- WHAT IS REQUIRED
Repeat the whole listing below with nothing added or dropped.

- INPUT
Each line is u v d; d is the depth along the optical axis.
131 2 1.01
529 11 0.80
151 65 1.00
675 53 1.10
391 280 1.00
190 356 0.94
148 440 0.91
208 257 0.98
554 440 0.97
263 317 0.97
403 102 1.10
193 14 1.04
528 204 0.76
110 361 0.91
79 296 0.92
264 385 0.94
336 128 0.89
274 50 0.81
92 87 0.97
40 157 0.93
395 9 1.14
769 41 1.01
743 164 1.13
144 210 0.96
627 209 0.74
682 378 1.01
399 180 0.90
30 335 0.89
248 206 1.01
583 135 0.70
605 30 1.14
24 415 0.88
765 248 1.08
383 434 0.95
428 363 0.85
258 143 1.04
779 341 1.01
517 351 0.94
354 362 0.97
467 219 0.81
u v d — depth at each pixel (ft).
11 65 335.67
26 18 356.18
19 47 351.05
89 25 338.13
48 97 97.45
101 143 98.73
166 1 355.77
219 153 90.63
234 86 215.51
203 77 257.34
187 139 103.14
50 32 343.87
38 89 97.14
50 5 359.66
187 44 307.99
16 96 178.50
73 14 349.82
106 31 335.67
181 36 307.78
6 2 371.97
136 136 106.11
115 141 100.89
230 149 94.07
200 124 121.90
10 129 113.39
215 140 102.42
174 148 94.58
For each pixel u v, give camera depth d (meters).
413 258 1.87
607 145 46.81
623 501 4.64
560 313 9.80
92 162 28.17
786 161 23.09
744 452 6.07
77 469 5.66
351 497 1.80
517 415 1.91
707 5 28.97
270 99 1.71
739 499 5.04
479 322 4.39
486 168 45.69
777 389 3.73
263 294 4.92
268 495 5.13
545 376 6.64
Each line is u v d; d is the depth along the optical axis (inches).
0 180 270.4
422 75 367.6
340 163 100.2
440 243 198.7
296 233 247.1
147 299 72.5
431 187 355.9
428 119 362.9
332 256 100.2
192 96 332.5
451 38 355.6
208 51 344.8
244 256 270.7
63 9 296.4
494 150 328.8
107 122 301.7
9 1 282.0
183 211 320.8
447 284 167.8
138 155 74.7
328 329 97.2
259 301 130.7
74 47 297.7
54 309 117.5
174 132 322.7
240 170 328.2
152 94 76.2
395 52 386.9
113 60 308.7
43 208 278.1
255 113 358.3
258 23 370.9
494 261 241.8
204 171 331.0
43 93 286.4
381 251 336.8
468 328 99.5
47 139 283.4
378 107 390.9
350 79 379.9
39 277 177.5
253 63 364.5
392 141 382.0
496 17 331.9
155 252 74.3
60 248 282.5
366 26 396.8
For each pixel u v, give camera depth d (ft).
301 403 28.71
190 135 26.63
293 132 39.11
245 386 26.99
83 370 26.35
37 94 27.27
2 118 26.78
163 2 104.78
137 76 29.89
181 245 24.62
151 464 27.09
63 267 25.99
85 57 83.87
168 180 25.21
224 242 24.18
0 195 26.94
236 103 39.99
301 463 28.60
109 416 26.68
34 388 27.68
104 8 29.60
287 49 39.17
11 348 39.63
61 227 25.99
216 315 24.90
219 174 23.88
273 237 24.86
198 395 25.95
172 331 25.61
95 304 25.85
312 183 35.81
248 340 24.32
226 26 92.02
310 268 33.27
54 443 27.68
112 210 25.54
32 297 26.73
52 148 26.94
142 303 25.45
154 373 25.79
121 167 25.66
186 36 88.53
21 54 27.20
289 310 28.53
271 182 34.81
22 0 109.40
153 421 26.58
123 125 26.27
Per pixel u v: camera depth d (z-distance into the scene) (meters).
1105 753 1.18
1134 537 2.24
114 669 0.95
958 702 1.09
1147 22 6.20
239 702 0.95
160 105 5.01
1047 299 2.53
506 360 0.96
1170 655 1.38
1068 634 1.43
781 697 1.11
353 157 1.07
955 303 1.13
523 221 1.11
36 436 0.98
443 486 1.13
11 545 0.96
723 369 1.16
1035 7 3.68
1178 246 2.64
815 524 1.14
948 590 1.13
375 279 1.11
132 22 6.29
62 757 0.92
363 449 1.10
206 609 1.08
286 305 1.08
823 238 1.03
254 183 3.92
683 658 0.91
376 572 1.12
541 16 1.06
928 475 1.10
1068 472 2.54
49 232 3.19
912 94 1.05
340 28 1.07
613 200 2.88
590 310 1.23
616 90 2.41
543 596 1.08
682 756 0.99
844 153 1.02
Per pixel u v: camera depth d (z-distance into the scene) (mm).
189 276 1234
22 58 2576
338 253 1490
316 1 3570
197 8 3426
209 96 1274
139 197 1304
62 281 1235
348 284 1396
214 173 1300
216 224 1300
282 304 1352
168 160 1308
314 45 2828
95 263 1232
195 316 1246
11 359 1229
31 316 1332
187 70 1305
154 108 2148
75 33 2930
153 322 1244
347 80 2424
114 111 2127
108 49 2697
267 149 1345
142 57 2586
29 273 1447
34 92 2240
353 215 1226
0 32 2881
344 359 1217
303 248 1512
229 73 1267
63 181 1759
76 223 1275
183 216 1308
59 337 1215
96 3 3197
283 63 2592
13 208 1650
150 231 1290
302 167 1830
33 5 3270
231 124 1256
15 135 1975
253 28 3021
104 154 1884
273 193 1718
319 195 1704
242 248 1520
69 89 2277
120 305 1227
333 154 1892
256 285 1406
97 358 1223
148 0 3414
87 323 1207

- SOLUTION FOR THIS TASK
Each line is u v d; d is the depth along the optical axis.
131 2 1.01
529 11 0.80
151 65 1.00
675 53 1.10
391 280 1.00
190 356 0.94
148 440 0.91
208 257 0.98
554 440 0.97
263 317 0.97
403 102 1.10
193 14 1.04
528 204 0.76
110 361 0.91
79 296 0.92
264 385 0.94
336 128 0.89
274 50 0.81
92 87 0.97
40 157 0.93
395 9 1.14
769 41 1.01
743 164 1.13
144 210 0.96
627 209 0.74
682 378 1.01
399 180 0.90
30 335 0.89
248 206 1.01
583 135 0.70
605 30 1.14
24 415 0.88
765 248 1.08
383 434 0.95
428 363 0.85
258 143 1.04
779 341 1.01
517 351 0.94
354 362 0.97
467 219 0.81
u v d — depth at each pixel (ft).
11 65 335.67
26 18 356.18
19 47 351.05
89 25 338.13
48 97 97.45
101 143 98.73
166 1 355.77
219 153 90.63
234 86 215.51
203 77 257.34
187 139 103.14
50 32 343.87
38 89 97.14
50 5 359.66
187 44 307.99
16 96 178.50
73 14 349.82
106 31 335.67
181 36 307.78
6 2 371.97
136 136 106.11
115 141 100.89
230 149 94.07
200 124 121.90
10 129 113.39
215 140 102.42
174 148 94.58
For each pixel u v, give camera depth d (meters).
413 258 1.87
607 145 46.81
623 501 4.64
560 313 9.80
92 162 28.17
786 161 23.09
744 452 6.07
77 469 5.66
351 497 1.80
517 415 1.91
707 5 28.97
270 99 1.71
739 499 5.04
479 322 4.39
486 168 45.69
777 389 3.73
263 294 4.92
268 495 5.13
545 376 6.64
Each line is u v d; d is the depth along the optical axis (inches).
0 180 270.4
422 75 367.6
340 163 100.2
440 243 198.7
296 233 247.1
147 299 72.5
431 187 355.9
428 119 362.9
332 256 100.2
192 96 332.5
451 38 355.6
208 51 344.8
244 256 270.7
63 9 296.4
494 150 328.8
107 122 301.7
9 1 282.0
183 211 320.8
447 284 167.8
138 155 74.7
328 329 97.2
259 301 130.7
74 47 297.7
54 309 117.5
174 132 322.7
240 170 328.2
152 94 76.2
395 52 386.9
113 60 308.7
43 208 278.1
255 113 358.3
258 23 370.9
494 261 241.8
204 171 331.0
43 93 286.4
381 251 336.8
468 328 99.5
47 139 283.4
378 107 390.9
350 79 379.9
39 277 177.5
253 63 364.5
392 141 382.0
496 17 331.9
155 252 74.3
60 248 282.5
366 26 396.8
For each pixel u v, give camera depth d (ft).
301 403 28.71
190 135 26.63
293 132 39.11
245 386 26.99
83 370 26.35
37 94 27.27
2 118 26.78
163 2 104.78
137 76 29.89
181 245 24.62
151 464 27.09
63 267 25.99
85 57 83.87
168 180 25.21
224 242 24.18
0 195 26.94
236 103 39.99
301 463 28.60
109 416 26.68
34 388 27.68
104 8 29.60
287 49 39.17
11 348 39.63
61 227 25.99
216 315 24.90
219 174 23.88
273 237 24.86
198 395 25.95
172 331 25.61
95 304 25.85
312 183 35.81
248 340 24.32
226 26 92.02
310 268 33.27
54 443 27.68
112 210 25.54
32 297 26.73
52 148 26.94
142 303 25.45
154 373 25.79
121 167 25.66
186 36 88.53
21 54 27.20
289 310 28.53
271 182 34.81
22 0 109.40
153 421 26.58
123 125 26.27
Per pixel u v: camera depth d (z-distance into the scene) (meters).
1105 753 1.18
1134 537 2.24
114 669 0.95
958 702 1.09
1147 22 6.20
239 702 0.95
160 105 5.01
1047 299 2.53
506 360 0.96
1170 655 1.38
1068 634 1.43
781 697 1.11
353 157 1.07
955 303 1.13
523 221 1.11
36 436 0.98
443 486 1.13
11 545 0.96
723 369 1.16
1035 7 3.68
1178 246 2.64
815 524 1.14
948 590 1.13
375 279 1.11
132 22 6.29
62 757 0.92
363 449 1.10
206 609 1.08
286 305 1.08
823 238 1.03
254 183 3.92
683 658 0.91
376 572 1.12
541 16 1.06
928 475 1.10
1068 472 2.54
49 232 3.19
912 94 1.05
340 28 1.07
613 200 2.88
590 310 1.23
616 90 2.41
543 596 1.08
682 756 0.99
844 153 1.02
Per pixel u v: camera depth d (z-distance into the scene) (mm).
189 276 1234
22 58 2576
338 253 1490
316 1 3570
197 8 3426
209 96 1274
139 197 1304
62 281 1235
348 284 1396
214 173 1300
216 224 1300
282 304 1352
168 160 1308
314 45 2828
95 263 1232
195 316 1246
11 359 1229
31 316 1332
187 70 1305
154 108 2148
75 33 2930
153 322 1244
347 80 2424
114 111 2127
108 49 2697
267 149 1345
142 57 2586
29 273 1447
34 92 2240
353 215 1226
0 32 2881
344 359 1217
303 248 1512
229 73 1267
63 181 1759
76 223 1275
183 216 1308
59 337 1215
96 3 3197
283 63 2592
13 208 1650
150 231 1290
302 167 1830
33 5 3270
231 124 1256
15 135 1975
253 28 3021
104 154 1884
273 193 1718
319 195 1704
242 248 1520
69 89 2277
120 305 1227
333 154 1892
256 285 1406
97 358 1223
148 0 3414
87 323 1207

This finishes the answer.